Implementation:Sgl project Sglang Grafana Dashboard Config
| Knowledge Sources | |
|---|---|
| Domains | Monitoring, Observability, Grafana |
| Last Updated | 2026-02-10 00:00 GMT |
Overview
A Grafana dashboard JSON definition that provides comprehensive monitoring panels for SGLang server metrics, using Prometheus as the data source with PromQL queries against sglang_* metrics.
Description
sglang-dashboard.json defines a Grafana dashboard with 8 monitoring panels organized in a grid layout. The dashboard provides real-time visibility into all critical SGLang performance metrics and is designed for production monitoring.
Dashboard Panels:
- End-to-End Request Latency -- Timeseries chart showing P50, P90, P99, and average latency using
histogram_quantileoversglang_e2e_request_latency_seconds_bucket - E2E Latency Heatmap -- Heatmap visualization of the latency distribution
- Time-To-First-Token Latency -- P50, P90, P99, and average TTFT from
sglang_time_to_first_token_seconds_bucket - TTFT Heatmap -- Heatmap visualization of TTFT distribution
- Num Running Requests -- Gauge showing
sglang_num_running_reqs - Token Generation Throughput -- Rate of
sglang_token_usage_totalin tokens/sec - Cache Hit Rate -- Rate metric from
sglang_cache_hit_rate - Number Queued Requests -- Gauge showing
sglang_num_queue_reqs
Template Variables:
- instance: Filters by Prometheus instance label (multi-value, includes "All" option)
- model_name: Filters by model name label (multi-value, includes "All" option)

● **WORK INSTRUCTION 1**: Name every panel that the SGLang Grafana dashboard page lists under "Dashboard Panels".
● **WORK INSTRUCTION 2**: Write the next part of the SGLang Grafana dashboard page, picking up after its final line.

● **Source records**:
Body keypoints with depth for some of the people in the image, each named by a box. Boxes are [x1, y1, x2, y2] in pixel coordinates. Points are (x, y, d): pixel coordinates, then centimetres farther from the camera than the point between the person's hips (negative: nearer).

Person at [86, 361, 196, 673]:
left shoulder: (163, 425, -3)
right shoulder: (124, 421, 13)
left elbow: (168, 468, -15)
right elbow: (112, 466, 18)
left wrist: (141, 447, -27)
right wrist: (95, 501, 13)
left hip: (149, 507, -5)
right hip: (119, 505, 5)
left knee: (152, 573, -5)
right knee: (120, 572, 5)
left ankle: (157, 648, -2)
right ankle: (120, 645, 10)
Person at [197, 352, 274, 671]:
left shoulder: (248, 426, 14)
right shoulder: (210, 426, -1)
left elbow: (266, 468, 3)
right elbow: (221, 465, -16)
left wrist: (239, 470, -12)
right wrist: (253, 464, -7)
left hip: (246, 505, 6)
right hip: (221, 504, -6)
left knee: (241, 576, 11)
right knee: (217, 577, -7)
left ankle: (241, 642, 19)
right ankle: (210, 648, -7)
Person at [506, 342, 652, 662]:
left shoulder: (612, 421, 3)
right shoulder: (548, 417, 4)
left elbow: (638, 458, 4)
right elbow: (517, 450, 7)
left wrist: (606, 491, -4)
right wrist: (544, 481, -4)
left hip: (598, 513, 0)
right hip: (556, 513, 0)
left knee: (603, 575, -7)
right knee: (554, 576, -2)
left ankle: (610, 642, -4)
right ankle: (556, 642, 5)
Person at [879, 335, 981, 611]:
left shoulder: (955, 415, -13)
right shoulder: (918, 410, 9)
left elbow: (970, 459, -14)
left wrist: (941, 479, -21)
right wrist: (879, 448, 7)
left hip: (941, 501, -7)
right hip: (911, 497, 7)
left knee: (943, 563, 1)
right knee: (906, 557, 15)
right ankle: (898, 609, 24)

---

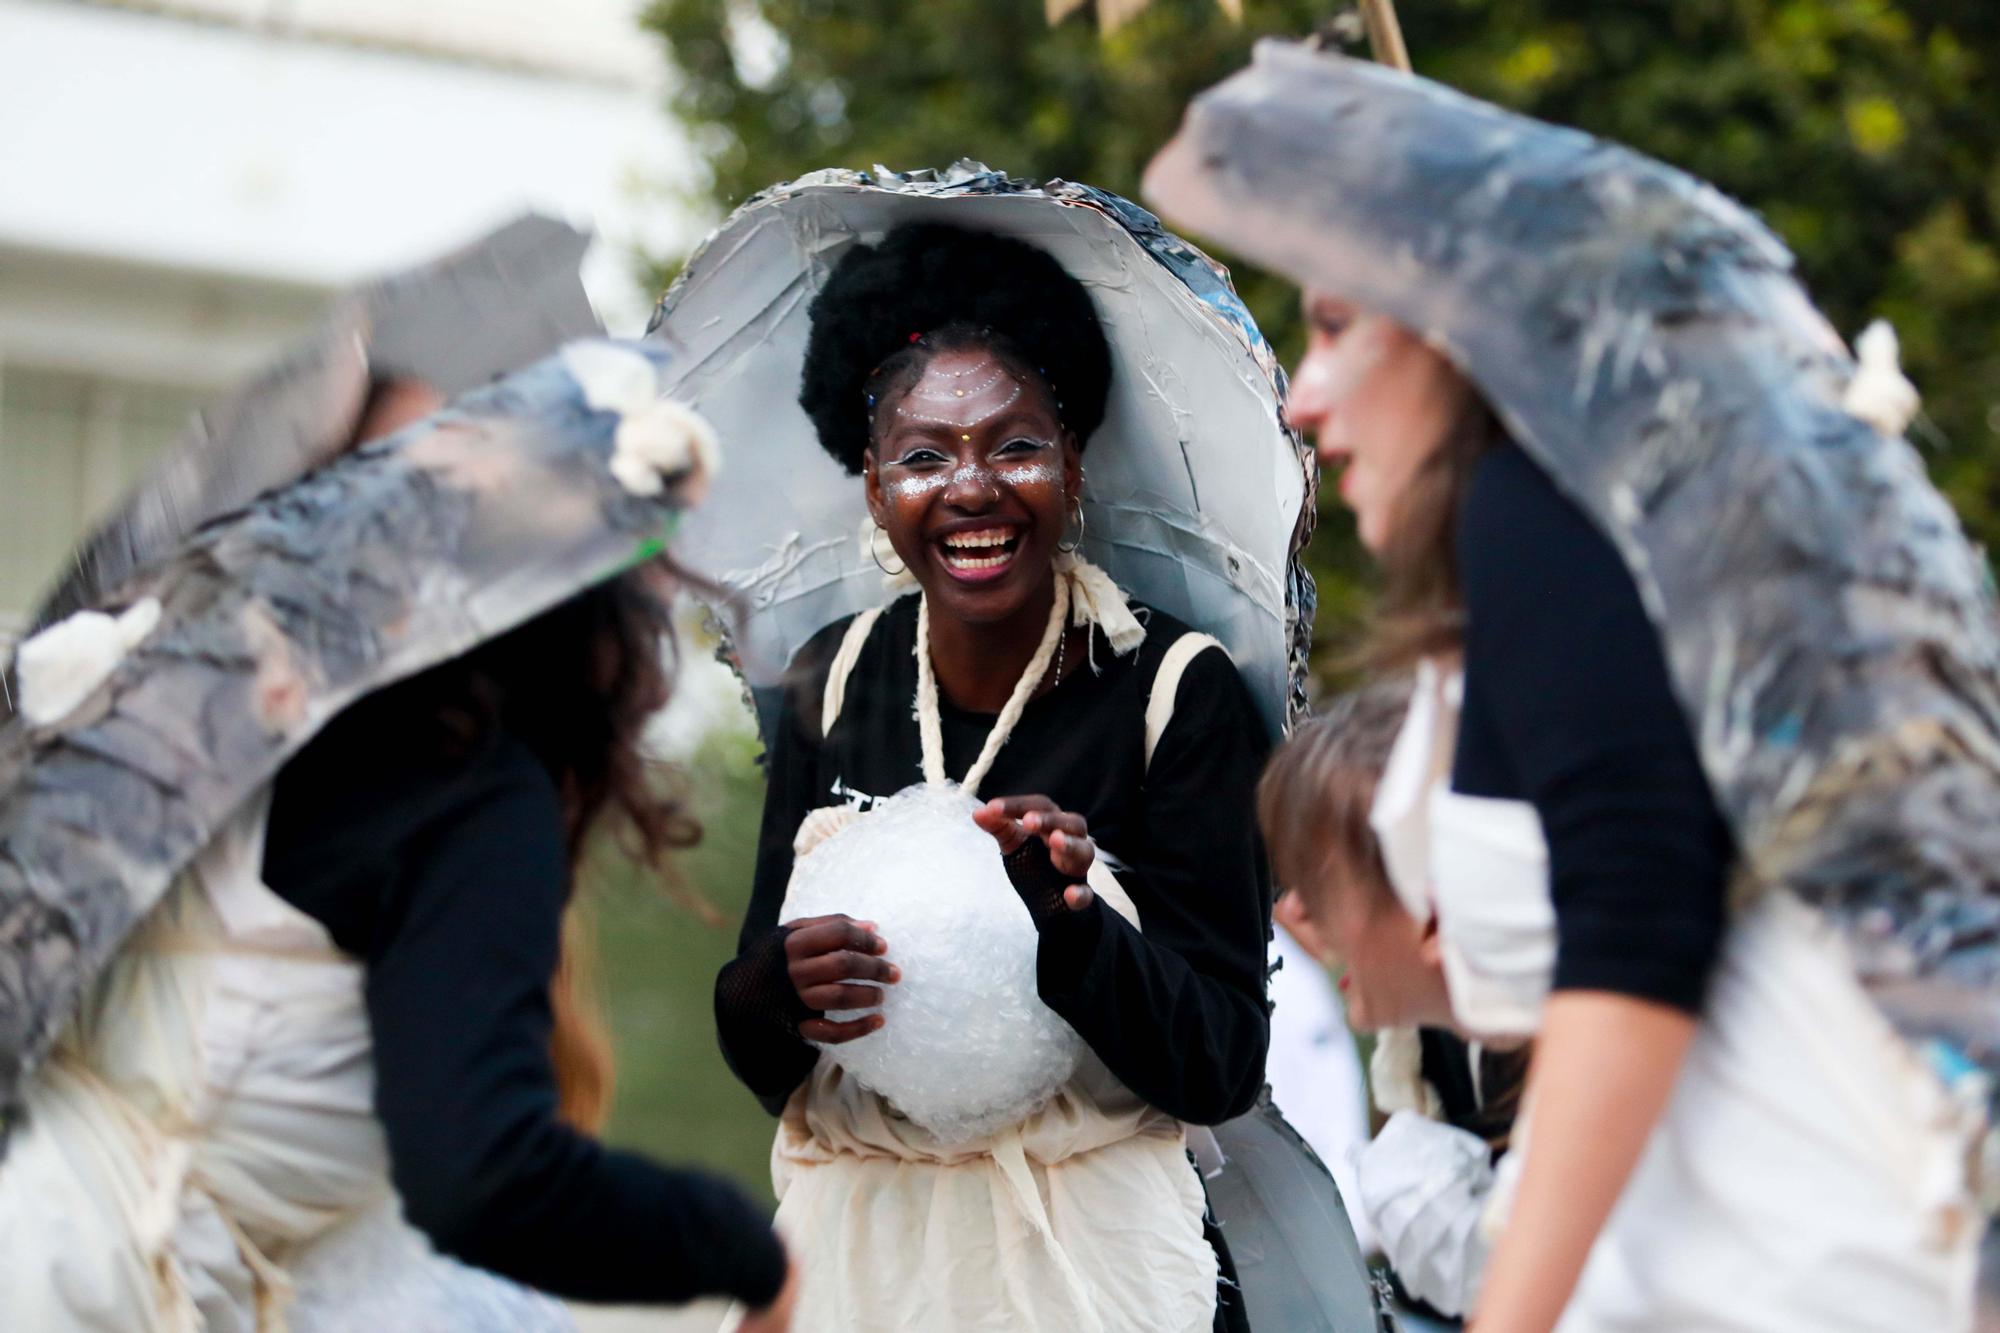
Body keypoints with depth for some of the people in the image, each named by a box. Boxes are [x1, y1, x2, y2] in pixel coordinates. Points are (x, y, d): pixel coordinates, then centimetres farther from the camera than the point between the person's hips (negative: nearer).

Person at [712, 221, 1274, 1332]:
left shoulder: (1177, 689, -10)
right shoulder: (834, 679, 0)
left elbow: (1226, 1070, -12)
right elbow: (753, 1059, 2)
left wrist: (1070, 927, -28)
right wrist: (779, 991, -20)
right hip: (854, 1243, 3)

* * *

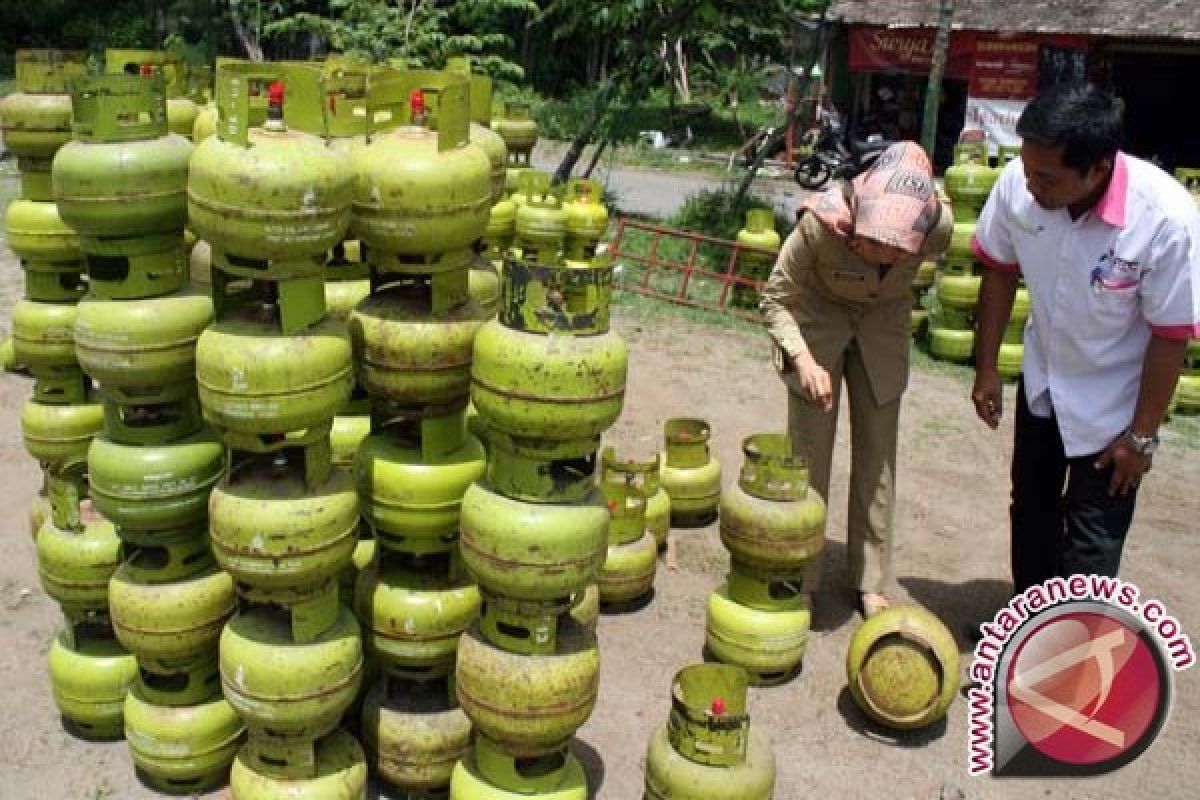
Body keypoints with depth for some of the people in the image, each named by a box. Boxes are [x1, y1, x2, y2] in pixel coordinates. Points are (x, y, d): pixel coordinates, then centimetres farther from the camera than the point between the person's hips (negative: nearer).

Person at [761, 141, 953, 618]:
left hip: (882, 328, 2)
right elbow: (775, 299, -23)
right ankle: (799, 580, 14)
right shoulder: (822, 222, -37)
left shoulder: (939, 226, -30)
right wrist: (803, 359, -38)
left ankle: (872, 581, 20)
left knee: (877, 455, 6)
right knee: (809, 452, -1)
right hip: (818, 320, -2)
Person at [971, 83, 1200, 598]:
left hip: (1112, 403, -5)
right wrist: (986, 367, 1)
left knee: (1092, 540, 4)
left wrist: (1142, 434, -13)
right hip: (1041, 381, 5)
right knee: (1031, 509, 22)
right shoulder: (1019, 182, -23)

● **RESULT 1**:
End-to-End Request Latency
E2E Latency Heatmap
Time-To-First-Token Latency
TTFT Heatmap
Num Running Requests
Token Generation Throughput
Cache Hit Rate
Number Queued Requests

● **RESULT 2**:
Configuration:
- Auto-refresh every 5 seconds
- Default time range: last 30 minutes
- Datasource: Prometheus (using the
prometheusUID) - Dashboard UID:
sglang-dashboard - Panel layout: 12-column grid with responsive sizing
Usage
Import this JSON file into Grafana via the dashboard import feature or provision it using Grafana's file-based provisioning system. The SGLang server must be configured to export Prometheus metrics, and a Prometheus instance must be scraping the SGLang metrics endpoint.
Code Reference
Source Location
- Repository: Sgl_project_Sglang
- File: examples/monitoring/grafana/dashboards/json/sglang-dashboard.json
- Lines: 1-984
Schema Structure
{
"annotations": { "list": [...] },
"editable": true,
"fiscalYearStartMonth": 0,
"graphTooltip": 0,
"panels": [
{
"datasource": { "type": "prometheus", "uid": "prometheus" },
"fieldConfig": { ... },
"gridPos": { "h": 8, "w": 12, "x": 0, "y": 0 },
"targets": [
{
"expr": "histogram_quantile(0.50, sum(rate(sglang_e2e_request_latency_seconds_bucket{...}[1m])) by (le))",
"legendFormat": "P50"
}
],
"title": "End-to-End Request Latency",
"type": "timeseries"
}
],
"templating": {
"list": [
{ "name": "instance", "type": "query" },
{ "name": "model_name", "type": "query" }
]
},
"time": { "from": "now-30m", "to": "now" },
"refresh": "5s",
"uid": "sglang-dashboard"
}
Import
N/A -- This is a Grafana dashboard JSON file imported via the Grafana UI or provisioning API.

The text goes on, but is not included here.